Survivors of atomic bombs protest Enola Gay exhibit

Kyodo

Japanese survivors of the U.S. atomic bombings of Hiroshima and Nagasaki handed letters and a petition to the Smithsonian Institution on Friday urging it to mention the human casualties caused by the Enola Gay, the plane that dropped the bomb on Hiroshima and the subject of an upcoming exhibition.

Sunao Tsuboi, secretary general of the Hiroshima Prefectural Confederation of A-Bomb Sufferers Organizations, and Terumi Tanaka, secretary general of the Japan Confederation of A- and H-Bomb Sufferers Organization, submitted the letters and the petition to the Smithsonian’s National Air and Space Museum.

The letters, including one from Hiroshima Mayor Tadatoshi Akiba, and a petition signed by more than 25,000 people call on the museum to change its plan to exhibit the reassembled Enola Gay from Monday in a celebration of U.S. technology.

The museum should also show images of the casualties and damage caused by the bomb dropped by the B-29 Superfortress, they said.

Tsuboi and Tanaka tried to hand the letters and the petition to the museum’s director, retired Gen. Jack Dailey, but the museum said he was out of town and not available.

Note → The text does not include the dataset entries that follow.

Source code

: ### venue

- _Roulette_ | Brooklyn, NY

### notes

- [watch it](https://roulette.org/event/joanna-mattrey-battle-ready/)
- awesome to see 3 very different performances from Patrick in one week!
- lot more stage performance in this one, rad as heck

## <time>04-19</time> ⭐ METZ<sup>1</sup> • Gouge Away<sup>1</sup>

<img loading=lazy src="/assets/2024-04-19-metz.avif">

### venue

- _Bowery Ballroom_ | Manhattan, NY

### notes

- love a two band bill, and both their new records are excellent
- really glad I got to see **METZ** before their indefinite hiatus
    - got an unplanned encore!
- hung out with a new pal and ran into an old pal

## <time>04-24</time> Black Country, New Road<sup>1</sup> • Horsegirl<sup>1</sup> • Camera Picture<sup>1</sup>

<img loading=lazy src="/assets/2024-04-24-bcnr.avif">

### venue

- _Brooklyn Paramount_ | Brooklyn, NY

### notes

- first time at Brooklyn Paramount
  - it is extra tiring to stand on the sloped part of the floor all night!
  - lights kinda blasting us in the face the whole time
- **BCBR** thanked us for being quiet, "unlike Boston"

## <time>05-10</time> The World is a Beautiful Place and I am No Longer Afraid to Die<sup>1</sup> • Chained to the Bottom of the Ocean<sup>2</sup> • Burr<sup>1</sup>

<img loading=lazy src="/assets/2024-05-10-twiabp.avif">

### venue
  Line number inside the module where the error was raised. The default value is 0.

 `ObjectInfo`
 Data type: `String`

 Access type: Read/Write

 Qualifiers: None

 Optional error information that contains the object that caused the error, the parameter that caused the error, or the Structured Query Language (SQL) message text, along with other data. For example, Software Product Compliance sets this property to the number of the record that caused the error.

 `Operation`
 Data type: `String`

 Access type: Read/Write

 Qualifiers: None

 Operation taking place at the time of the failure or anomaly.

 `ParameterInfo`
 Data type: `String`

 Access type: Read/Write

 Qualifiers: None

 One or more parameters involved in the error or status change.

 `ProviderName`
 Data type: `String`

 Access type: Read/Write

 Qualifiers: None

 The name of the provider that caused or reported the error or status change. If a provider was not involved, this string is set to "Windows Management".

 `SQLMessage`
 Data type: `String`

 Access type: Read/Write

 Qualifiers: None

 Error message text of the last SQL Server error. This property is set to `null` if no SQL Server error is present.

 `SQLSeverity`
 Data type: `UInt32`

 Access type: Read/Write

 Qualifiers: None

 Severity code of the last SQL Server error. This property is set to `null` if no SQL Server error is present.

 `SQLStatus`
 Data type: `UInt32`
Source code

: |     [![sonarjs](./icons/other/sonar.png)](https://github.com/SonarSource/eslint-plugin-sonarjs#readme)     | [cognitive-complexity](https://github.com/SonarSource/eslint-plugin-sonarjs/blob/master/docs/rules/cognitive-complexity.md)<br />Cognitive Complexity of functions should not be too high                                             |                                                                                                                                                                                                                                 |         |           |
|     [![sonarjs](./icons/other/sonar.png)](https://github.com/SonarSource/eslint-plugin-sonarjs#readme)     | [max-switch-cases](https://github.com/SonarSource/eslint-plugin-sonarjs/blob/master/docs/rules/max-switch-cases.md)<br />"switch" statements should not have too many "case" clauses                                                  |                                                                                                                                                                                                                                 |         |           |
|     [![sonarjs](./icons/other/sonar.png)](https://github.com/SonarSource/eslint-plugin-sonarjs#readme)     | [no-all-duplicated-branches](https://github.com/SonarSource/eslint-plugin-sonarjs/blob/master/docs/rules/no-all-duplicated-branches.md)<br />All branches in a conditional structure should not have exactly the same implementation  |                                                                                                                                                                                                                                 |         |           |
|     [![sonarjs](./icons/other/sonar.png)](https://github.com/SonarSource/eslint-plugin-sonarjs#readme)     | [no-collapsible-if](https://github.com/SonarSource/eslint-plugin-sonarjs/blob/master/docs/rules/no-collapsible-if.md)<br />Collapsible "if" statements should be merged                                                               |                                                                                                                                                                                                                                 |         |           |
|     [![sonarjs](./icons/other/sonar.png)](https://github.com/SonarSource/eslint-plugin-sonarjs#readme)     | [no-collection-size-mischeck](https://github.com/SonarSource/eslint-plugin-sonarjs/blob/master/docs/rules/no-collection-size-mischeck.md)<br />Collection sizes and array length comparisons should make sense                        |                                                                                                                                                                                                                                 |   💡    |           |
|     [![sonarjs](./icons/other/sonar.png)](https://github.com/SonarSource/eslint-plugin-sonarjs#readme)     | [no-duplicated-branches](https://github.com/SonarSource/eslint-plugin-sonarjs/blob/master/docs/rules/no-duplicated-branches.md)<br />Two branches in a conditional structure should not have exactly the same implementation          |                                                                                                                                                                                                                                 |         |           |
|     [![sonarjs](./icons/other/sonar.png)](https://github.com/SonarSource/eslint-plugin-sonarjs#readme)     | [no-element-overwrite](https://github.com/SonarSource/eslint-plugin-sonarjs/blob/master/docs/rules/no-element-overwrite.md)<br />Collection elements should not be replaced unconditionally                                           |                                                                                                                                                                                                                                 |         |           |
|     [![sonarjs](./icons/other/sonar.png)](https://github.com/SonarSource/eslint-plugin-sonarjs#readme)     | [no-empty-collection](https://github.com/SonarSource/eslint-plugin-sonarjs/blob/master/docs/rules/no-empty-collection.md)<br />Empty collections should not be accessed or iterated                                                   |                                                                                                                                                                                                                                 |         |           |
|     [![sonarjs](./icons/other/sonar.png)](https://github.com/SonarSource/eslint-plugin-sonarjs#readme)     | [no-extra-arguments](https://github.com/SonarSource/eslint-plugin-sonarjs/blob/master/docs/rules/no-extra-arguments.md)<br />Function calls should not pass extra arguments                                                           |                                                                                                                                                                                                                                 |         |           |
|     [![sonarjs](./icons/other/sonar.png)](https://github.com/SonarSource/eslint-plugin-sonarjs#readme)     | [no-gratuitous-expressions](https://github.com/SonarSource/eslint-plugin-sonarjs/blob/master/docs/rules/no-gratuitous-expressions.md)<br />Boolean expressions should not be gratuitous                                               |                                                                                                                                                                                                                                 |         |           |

Tsuboi, who survived the Aug. 6, 1945, attack on Hiroshima, and Tanaka, who was in Nagasaki when the bomb detonated above the city three days later, submitted the letters and the petition to the museum’s associate director, John Benton.

The museum will display the reassembled Enola Gay from Monday, when its new facility opens near Washington Dulles International Airport.

The information panel for the Enola Gay will state that the plane dropped the first atomic weapons used in combat on Hiroshima and that another B-29 dropped a second atomic bomb on Nagasaki, according to the museum.

The panel will not mention the people who died in Hiroshima or the thousands of others who suffered from radiation sickness after the bombing.

The death toll in Hiroshima from the Enola Gay bombing rose to around 140,000 by the end of 1945, while some 70,000 had died by then in Nagasaki from a bomb dropped by a B-29 named Boxcar, according to reports to the United Nations by the two cities.

As of August this year, the combined toll of people who have died as a result of the attacks had climbed to roughly 364,000, with around 280,000 people having been recognized as hibakusha, or surviving atomic bombing victims, as of the end of March.

In 1994, the Smithsonian was planning to display part of the fuselage of the Enola Gay in an exhibit that was to focus on the massive human casualties and destruction caused by the U.S. attacks on Hiroshima and Nagasaki and their historical aftermath. But it bowed to protests by U.S. politicians and World War II veterans, scrapping the show in January 1995.

From that year through 1998, the fuselage section was exhibited but without reference to the destruction caused by the bombings.

At a news conference Friday at the National Press Club, Tsuboi said, “If the Enola Gay is going to be displayed, then you should also display what exactly happened when it dropped the bomb. In other words, you should show the historical facts behind the bombing.

“From our point of view, the Enola Gay is not the symbol of technological advancement but the symbol of evil,” he said.